Après seulement deux semaines de cette diète, les chercheurs ont observé une augmentation importante du gras viscéral, soit le mauvais gras qui s’accumule autour des organes vitaux. «On note aussi une diminution de l’activité physique des rats, une baisse de sommeil, une augmentation de gras dans les fibres musculaires, une diminution de la force musculaire et l’émergence des premiers signes d’inflammation», ajoute David St-Pierre.
Les résultats de cette étude, terminée en 2018, ont été publiés dans les revues Frontiers in Physiology, Hindawi Journal of Nutrition and Metabolism, Wiley Cell Biochemistry & Function et Physiological Reports
Efficace chez les diabétiques de type 1?
David St-Pierre développe actuellement un projet de recherche à l’Institut de recherches cliniques de Montréal avec ses collègues Rémi Rabasa-Lhoret, professeur au Département de nutrition de l’Université de Montréal, et Anne-Sophie Brazeau, professeure à la School of Human Nutrition de l’Université McGill. Les chercheurs souhaitent évaluer les effets de la diète cétogène chez les personnes diabétiques de type 1 (diabète juvénile).

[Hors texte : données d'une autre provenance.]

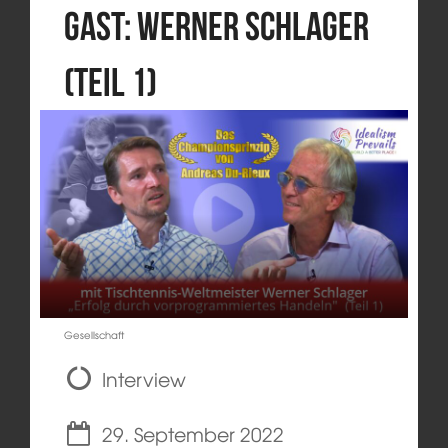
Gast: Werner Schlager
(Teil 1)
Gesellschaft
Interview
29. September 2022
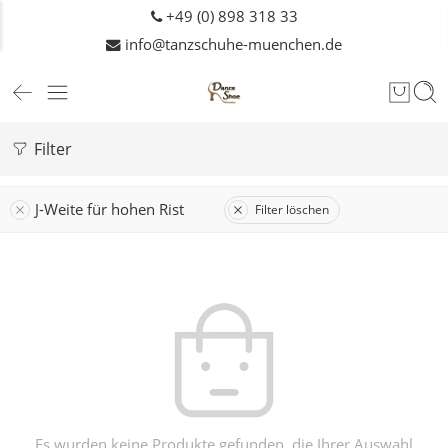
+49 (0) 898 318 33
info@tanzschuhe-muenchen.de
Filter
J-Weite für hohen Rist
Filter löschen
Es wurden keine Produkte gefunden, die Ihrer Auswahl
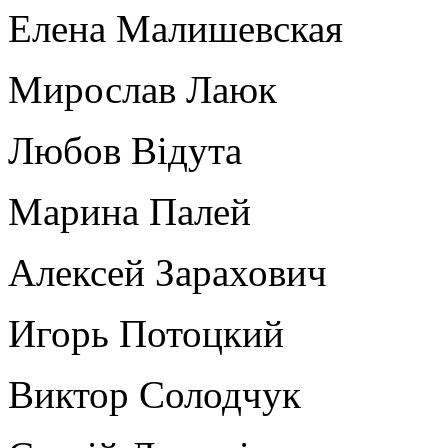
Елена Малишевская
Мирослав Лаюк
Любов Відута
Марина Палей
Алексей Зарахович
Игорь Потоцкий
Виктор Солодчук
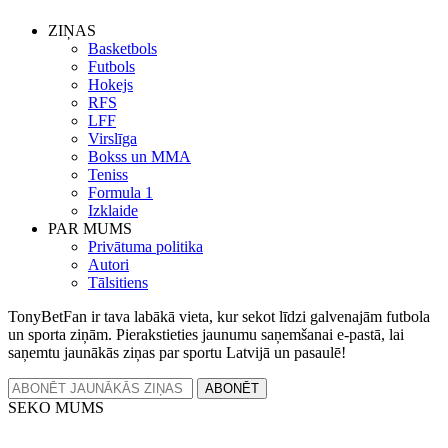
ZIŅAS
Basketbols
Futbols
Hokejs
RFS
LFF
Virslīga
Bokss un MMA
Teniss
Formula 1
Izklaide
PAR MUMS
Privātuma politika
Autori
Tālsitiens
TonyBetFan ir tava labākā vieta, kur sekot līdzi galvenajām futbola
un sporta ziņām. Pierakstieties jaunumu saņemšanai e-pastā, lai
saņemtu jaunākās ziņas par sportu Latvijā un pasaulē!
ABONĒT
SEKO MUMS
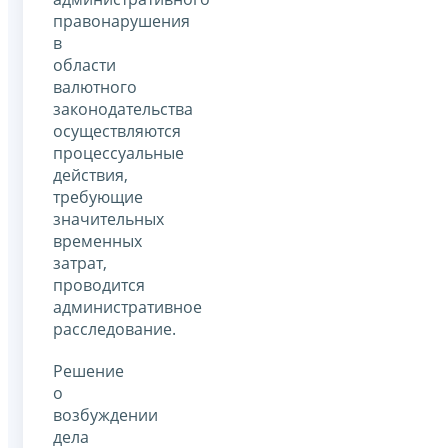
правонарушения
в
области
валютного
законодательства
осуществляются
процессуальные
действия,
требующие
значительных
временных
затрат,
проводится
административное
расследование.
Решение
о
возбуждении
дела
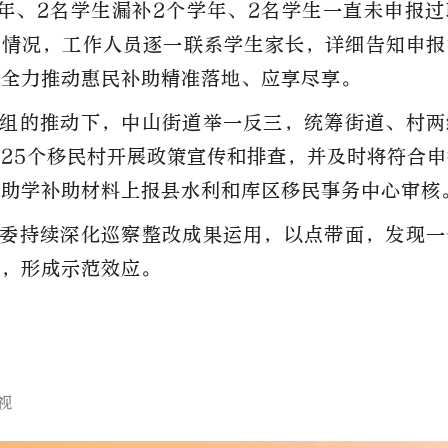
年、2名学生漏补2个学年、2名学生一直未申报
该情况，工作人员逐一联系学生家长，详细告知申报
，全力推动惠民补助精准落地、应享尽享。
组的推动下，中山街道举一反三，统筹街道、村两
25个移民村开展政策宣传和排查，并及时将符合
生助学补助材料上报县水利和库区移民事务中心审核
委持续深化巡察整改成果运用，以点带面，发现一
题，形成示范效应。
视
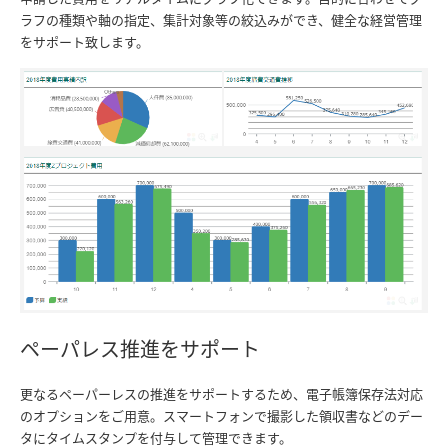
ラフの種類や軸の指定、集計対象等の絞込みができ、健全な経営管理
をサポート致します。
ペーパレス推進をサポート
更なるペーパーレスの推進をサポートするため、電子帳簿保存法対応
のオプションをご用意。スマートフォンで撮影した領収書などのデー
タにタイムスタンプを付与して管理できます。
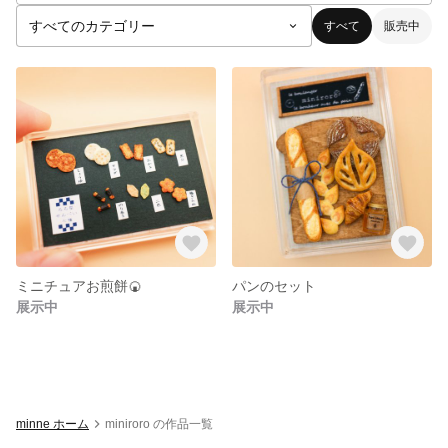
すべて
販売中
ミニチュアお煎餅🍘
パンのセット
展示中
展示中
minne ホーム
miniroro の作品一覧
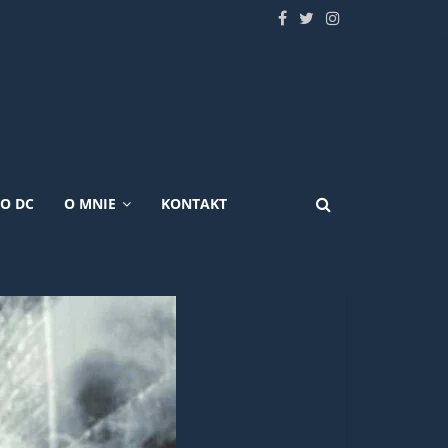
KO DC
O MNIE
KONTAKT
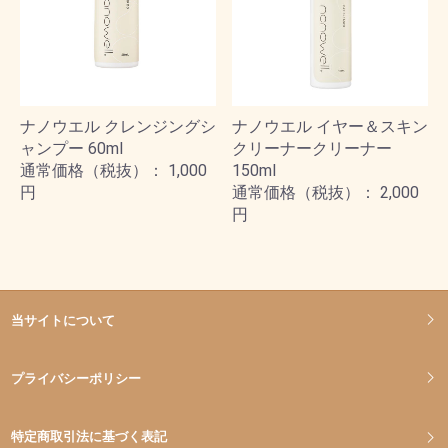
ナノウエル クレンジングシ
ナノウエル イヤー＆スキン
ャンプー 60ml
クリーナークリーナー
通常価格（税抜）： 1,000
150ml
円
通常価格（税抜）： 2,000
円
当サイトについて
プライバシーポリシー
特定商取引法に基づく表記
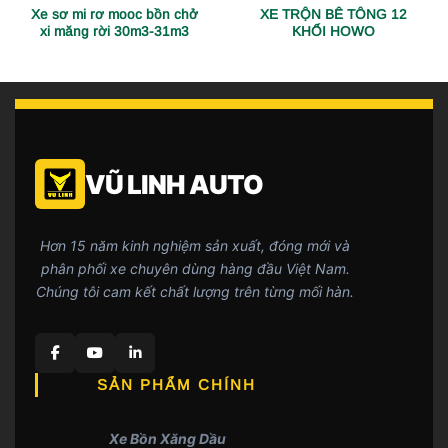
Xe sơ mi rơ mooc bồn chở
XE TRỘN BÊ TÔNG 12
xi măng rời 30m3-31m3
KHỐI HOWO
VŨ LINH AUTO
Hơn 15 năm kinh nghiệm sản xuất, đóng mới và
phân phối xe chuyên dùng hàng đầu Việt Nam.
Chúng tôi cam kết chất lượng trên từng mối hàn.
SẢN PHẨM CHÍNH
Xe Bồn Xăng Dầu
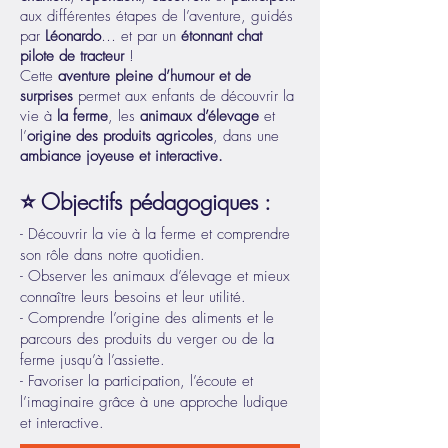
aux différentes étapes de l’aventure, guidés
par
Léonardo
… et par un
étonnant chat
pilote de tracteur
!
Cette
aventure pleine d’humour et de
surprises
permet aux enfants de découvrir la
vie à
la ferme
, les
animaux d’élevage
et
l’
origine des produits agricoles
, dans une
ambiance joyeuse et interactive.
⭐ Objectifs pédagogiques :
- Découvrir la vie à la ferme et comprendre
son rôle dans notre quotidien.
- Observer les animaux d’élevage et mieux
connaître leurs besoins et leur utilité.
- Comprendre l’origine des aliments et le
parcours des produits du verger ou de la
ferme jusqu’à l’assiette.
- Favoriser la participation, l’écoute et
l’imaginaire grâce à une approche ludique
et interactive.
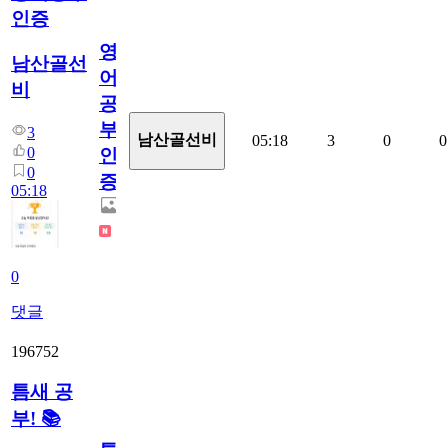
인증
영
남산골선
어
비
공
부
3
남산골선비
05:18
3
0
0
0
인
0
증
05:18
0
댓글
196752
틈새 공
부! 📚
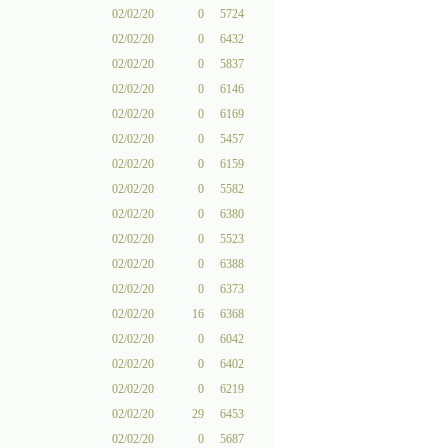
02/02/20
0
5724
02/02/20
0
6432
02/02/20
0
5837
02/02/20
0
6146
02/02/20
0
6169
02/02/20
0
5457
02/02/20
0
6159
02/02/20
0
5582
02/02/20
0
6380
02/02/20
0
5523
02/02/20
0
6388
02/02/20
0
6373
02/02/20
16
6368
02/02/20
0
6042
02/02/20
0
6402
02/02/20
0
6219
02/02/20
29
6453
02/02/20
0
5687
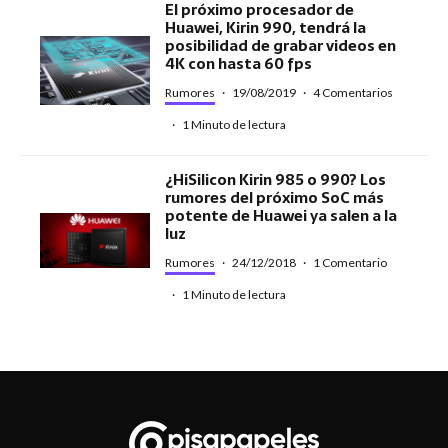
El próximo procesador de
Huawei, Kirin 990, tendrá la
posibilidad de grabar videos en
4K con hasta 60 fps
Rumores
·
19/08/2019
·
4 Comentarios
·
1 Minuto de lectura
¿HiSilicon Kirin 985 o 990? Los
rumores del próximo SoC más
potente de Huawei ya salen a la
luz
Rumores
·
24/12/2018
·
1 Comentario
·
1 Minuto de lectura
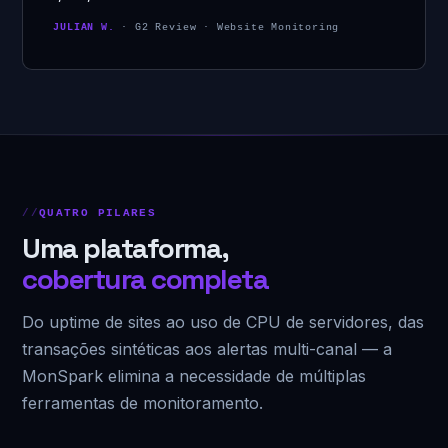
JULIAN W.
· G2 Review · Website Monitoring
QUATRO PILARES
Uma plataforma,
cobertura completa
Do uptime de sites ao uso de CPU de servidores, das
transações sintéticas aos alertas multi-canal — a
MonSpark elimina a necessidade de múltiplas
ferramentas de monitoramento.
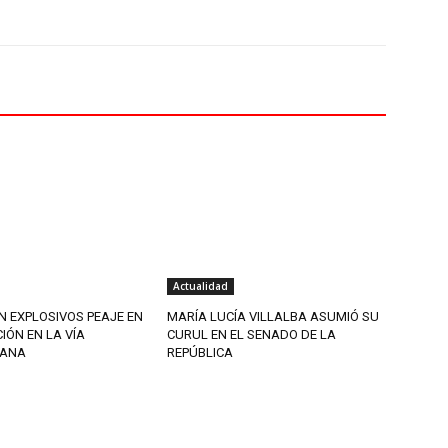
Actualidad
 EXPLOSIVOS PEAJE EN
MARÍA LUCÍA VILLALBA ASUMIÓ SU
ÓN EN LA VÍA
CURUL EN EL SENADO DE LA
CANA
REPÚBLICA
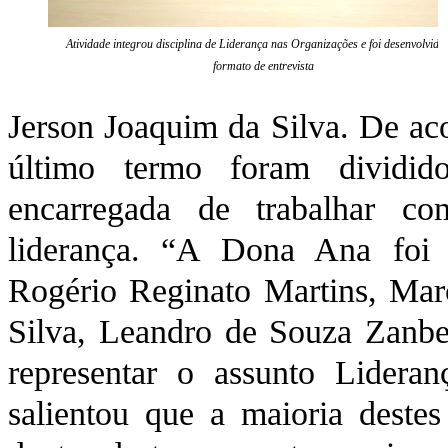
Atividade integrou disciplina de Liderança nas Organizações e foi desenvolvida
formato de entrevista
Jerson Joaquim da Silva. De ac
último termo foram dividi
encarregada de trabalhar c
liderança. “A Dona Ana foi
Rogério Reginato Martins, Marc
Silva, Leandro de Souza Zanb
representar o assunto Lidera
salientou que a maioria deste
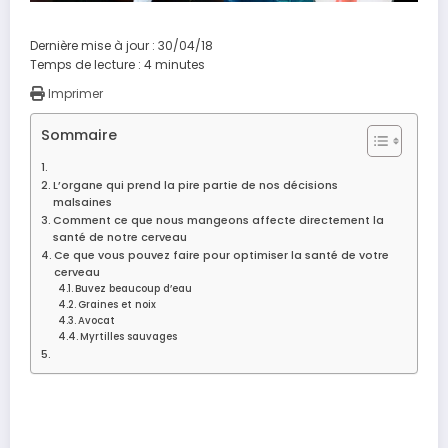
Dernière mise à jour : 30/04/18
Temps de lecture :
4
minutes
Imprimer
Sommaire
L’organe qui prend la pire partie de nos décisions
malsaines
Comment ce que nous mangeons affecte directement la
santé de notre cerveau
Ce que vous pouvez faire pour optimiser la santé de votre
cerveau
Buvez beaucoup d’eau
Graines et noix
Avocat
Myrtilles sauvages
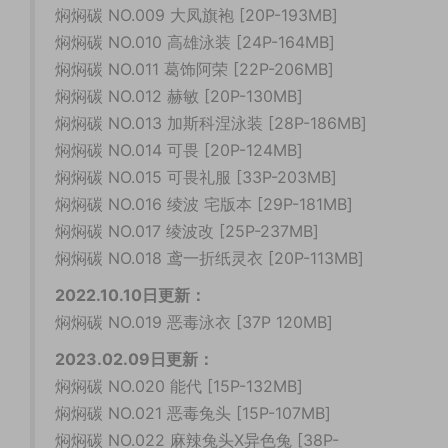
焖焖碳 NO.009 大凤旗袍 [20P-193MB]
焖焖碳 NO.010 高雄泳装 [24P-164MB]
焖焖碳 NO.011 葛饰阿荣 [22P-206MB]
焖焖碳 NO.012 赫敏 [20P-130MB]
焖焖碳 NO.013 加斯科涅泳装 [28P-186MB]
焖焖碳 NO.014 可畏 [20P-124MB]
焖焖碳 NO.015 可畏礼服 [33P-203MB]
焖焖碳 NO.016 绫波 宅版本 [29P-181MB]
焖焖碳 NO.017 绫波改 [25P-237MB]
焖焖碳 NO.018 鸢一折纸灵衣 [20P-113MB]
2022.10.10日更新：
焖焖碳 NO.019 恶毒泳衣 [37P 120MB]
2023.02.09日更新：
焖焖碳 NO.020 能代 [15P-132MB]
焖焖碳 NO.021 恶毒兔头 [15P-107MB]
焖焖碳 NO.022 麻辣兔头X异色兔 [38P-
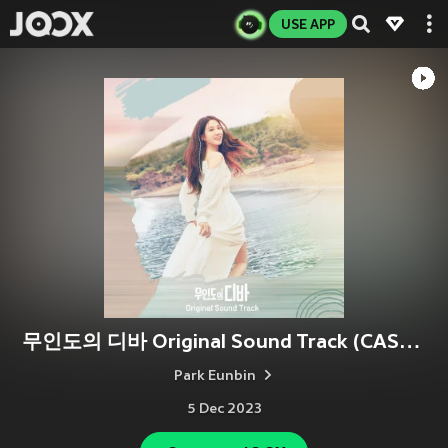
USE APP
무인도의 디바 Original Sound Track (CASTAWAY DIVA Original Sound Track)
Park Eunbin
5 Dec 2023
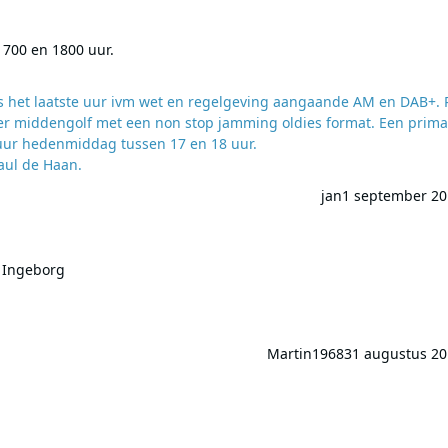
 1800 uur.
1700 en 1800 uur.
as het laatste uur ivm wet en regelgeving aangaande AM en DAB+. 
ter middengolf met een non stop jamming oldies format. Een prim
e uur hedenmiddag tussen 17 en 18 uur.
www16.zippyshare.com/v/xWjZCOES/file.html Paul de Haan.
jan
1 september 20
org
S Ingeborg
Martin1968
31 augustus 20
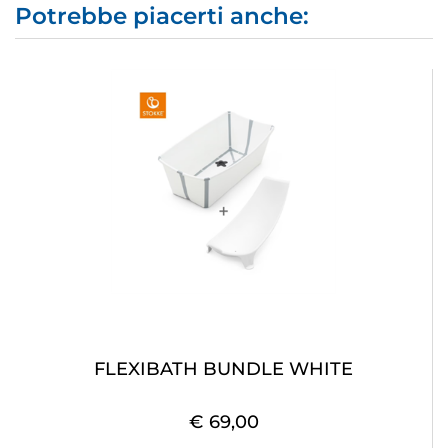
Potrebbe piacerti anche:
FLEXIBATH BUNDLE WHITE
€ 69,00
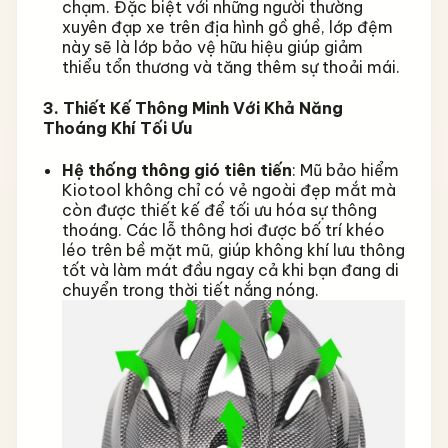
chạm. Đặc biệt với những người thường
xuyên đạp xe trên địa hình gồ ghề, lớp đệm
này sẽ là lớp bảo vệ hữu hiệu giúp giảm
thiểu tổn thương và tăng thêm sự thoải mái.
3. Thiết Kế Thông Minh Với Khả Năng
Thoáng Khí Tối Ưu
Hệ thống thông gió tiên tiến
: Mũ bảo hiểm
Kiotool không chỉ có vẻ ngoài đẹp mắt mà
còn được thiết kế để tối ưu hóa sự thông
thoáng. Các lỗ thông hơi được bố trí khéo
léo trên bề mặt mũ, giúp không khí lưu thông
tốt và làm mát đầu ngay cả khi bạn đang di
chuyển trong thời tiết nắng nóng.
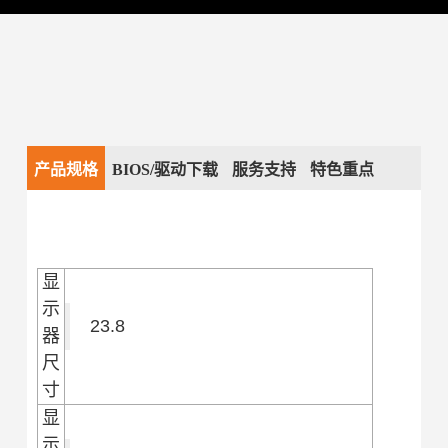
产品规格
BIOS/驱动下载
服务支持
特色重点
显
示
23.8
器
尺
寸
显
示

«On pense pouvoir améliorer la sensibilité à l’insuline chez ces personnes et ainsi réduire les concentrations d’insuline injectées, affirme le professeur. On veut s’assurer au préalable que la diète cétogène est sécuritaire pour les personnes diabétiques de type 1 et qu’elle ne cause pas d’hypoglycémie.»
S’il reconnait certains bienfaits à la diète cétogène, David St-Pierre recommande aux personnes intéressées à amorcer un régime riche en lipides d’obtenir un suivi médical pour vérifier leur taux de cholestérol ainsi qu’un suivi nutritionnel pour s’assurer d’ingérer les bons nutriments. «Il faut privilégier les bons gras mono-insaturés et polyinsaturés plutôt que les gras saturés ou les gras trans, dit le professeur. Un ratio équilibré d’acides gras oméga-3 et oméga-6 est aussi important, car une surabondance d’oméga-6 peut être un facteur précurseur de conditions inflammatoires. Et puisque les fruits sont généralement absents des diètes cétogènes, il faut s’assurer que les besoins en vitamines et en fibres alimentaires sont comblés.»